O Programa Cisterna nas Escolas é um programa de formação e capacitação da comunidade escolar. A ideia também é aproximar mais as professoras e as coordenações pedagógicas para se sentirem desafiadas coletivamente a tentar novas experiências escolar – didáticas, de forma que envolva mais a realidade e mais os alunos. “As merendeiras também se sentem valorizadas. Elas participam de uma formação de gestão de recursos hídricos e segurança alimentar. São profissionais que cuidam das crianças, cuidam dos filhos das famílias do Semiárido – e que nunca passaram por um espaço de formação. Elas nunca foram reconhecidas pela importância que elas têm. E elas têm sentido muito, porque o acesso à água vira outra realidade com a cisterna na escola. O não fechamento de escolas, seja pela viabilidade que a água proporciona por manter as aulas ou por comunidades organizadas que se mobilizam para impedir o fechamento de escolas e a diminuição dos dias letivos sem aula”, enfatiza o coordenador do programa.

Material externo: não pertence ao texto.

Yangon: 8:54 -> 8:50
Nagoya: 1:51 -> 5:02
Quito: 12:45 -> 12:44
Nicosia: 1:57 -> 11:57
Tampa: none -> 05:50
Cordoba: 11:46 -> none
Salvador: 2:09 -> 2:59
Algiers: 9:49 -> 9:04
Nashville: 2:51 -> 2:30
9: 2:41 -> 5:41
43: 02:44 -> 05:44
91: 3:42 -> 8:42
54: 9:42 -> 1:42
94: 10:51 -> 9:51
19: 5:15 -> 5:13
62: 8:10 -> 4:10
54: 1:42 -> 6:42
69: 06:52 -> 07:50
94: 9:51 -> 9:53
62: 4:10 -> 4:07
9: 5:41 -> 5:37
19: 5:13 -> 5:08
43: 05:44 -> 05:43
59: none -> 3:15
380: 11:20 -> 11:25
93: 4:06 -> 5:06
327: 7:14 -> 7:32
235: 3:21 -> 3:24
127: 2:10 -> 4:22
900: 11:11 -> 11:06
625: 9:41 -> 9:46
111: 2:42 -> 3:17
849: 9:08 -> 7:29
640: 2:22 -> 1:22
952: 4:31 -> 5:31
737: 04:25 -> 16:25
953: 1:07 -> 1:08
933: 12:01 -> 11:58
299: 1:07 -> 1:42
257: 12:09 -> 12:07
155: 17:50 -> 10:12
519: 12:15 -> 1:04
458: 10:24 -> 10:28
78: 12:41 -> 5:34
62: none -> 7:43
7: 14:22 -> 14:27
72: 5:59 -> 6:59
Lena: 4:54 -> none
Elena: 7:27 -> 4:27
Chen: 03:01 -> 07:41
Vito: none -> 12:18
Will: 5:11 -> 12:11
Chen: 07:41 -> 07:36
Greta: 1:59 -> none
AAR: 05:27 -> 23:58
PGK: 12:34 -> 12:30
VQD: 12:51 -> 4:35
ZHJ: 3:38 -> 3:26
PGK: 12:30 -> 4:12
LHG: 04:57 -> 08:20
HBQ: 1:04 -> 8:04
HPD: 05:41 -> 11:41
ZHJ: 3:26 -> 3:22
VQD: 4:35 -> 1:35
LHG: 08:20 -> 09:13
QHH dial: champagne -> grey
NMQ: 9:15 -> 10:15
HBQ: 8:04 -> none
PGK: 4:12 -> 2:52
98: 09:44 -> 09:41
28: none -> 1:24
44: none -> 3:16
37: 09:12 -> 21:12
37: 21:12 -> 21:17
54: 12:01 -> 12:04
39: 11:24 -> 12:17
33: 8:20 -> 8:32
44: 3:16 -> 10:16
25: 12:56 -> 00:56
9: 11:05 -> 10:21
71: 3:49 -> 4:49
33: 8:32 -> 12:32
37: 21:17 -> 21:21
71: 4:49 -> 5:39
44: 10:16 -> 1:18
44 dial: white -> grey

Foto: Vládia Lima / Acervo do Centro Sabiá
Garantia da merenda escolar – Com a pandemia, as escolas permanecem fechadas na área rural. Ainda para Neves, “o isolamento social é importante, pois as crianças são potencial vetor de doenças. A fragilidade do sistema de saúde no interior – sem respiradores, sem profissionais – pode levar a uma catástrofe, se o vírus se espalhar rápido demais no ambiente rural brasileiro. É fundamental hoje, que a escola permaneça do jeito que estar – fechada – para que ela seja um aliado nessa catástrofe que possa vir a ser com essa situação de descaso na saúde”.
A garantia da merenda escolar durante esse período, ainda segundo o especialista, reforça o papel de organização comunitária que a escola tem, e que ainda é muito pouco explorado no Brasil. No campo, até por conta das limitações orçamentárias, esse papel fica mais claro. A escola é muitas vezes espaço de organizações e reuniões das comunidades. “É o espaço de atendimento do programa Saúde da Família, de campanhas de vacinação, onde os agentes de saúde promovem reuniões com as famílias da comunidade. Se a escola assume com maior intencionalidade esse lugar de articuladora da comunidade é fundamental. Para nós, da ASA, seria importantíssimo que mais municípios e escolas aderissem ao Programa Nacional de Alimentação Escolar (PNAE). Ele compra os produtos direto da agricultura familiar – produtos com qualidade, produtos com procedência local – para a alimentação das crianças. A gente sabe que a escola é esse espaço de ação social, no sentido de garantir a alimentação das crianças. Então, ela não estar cumprindo nada mais que sua função principal, que, nesse momento, é garantir a alimentação nas mesas das crianças: nos seus lares”, conclui.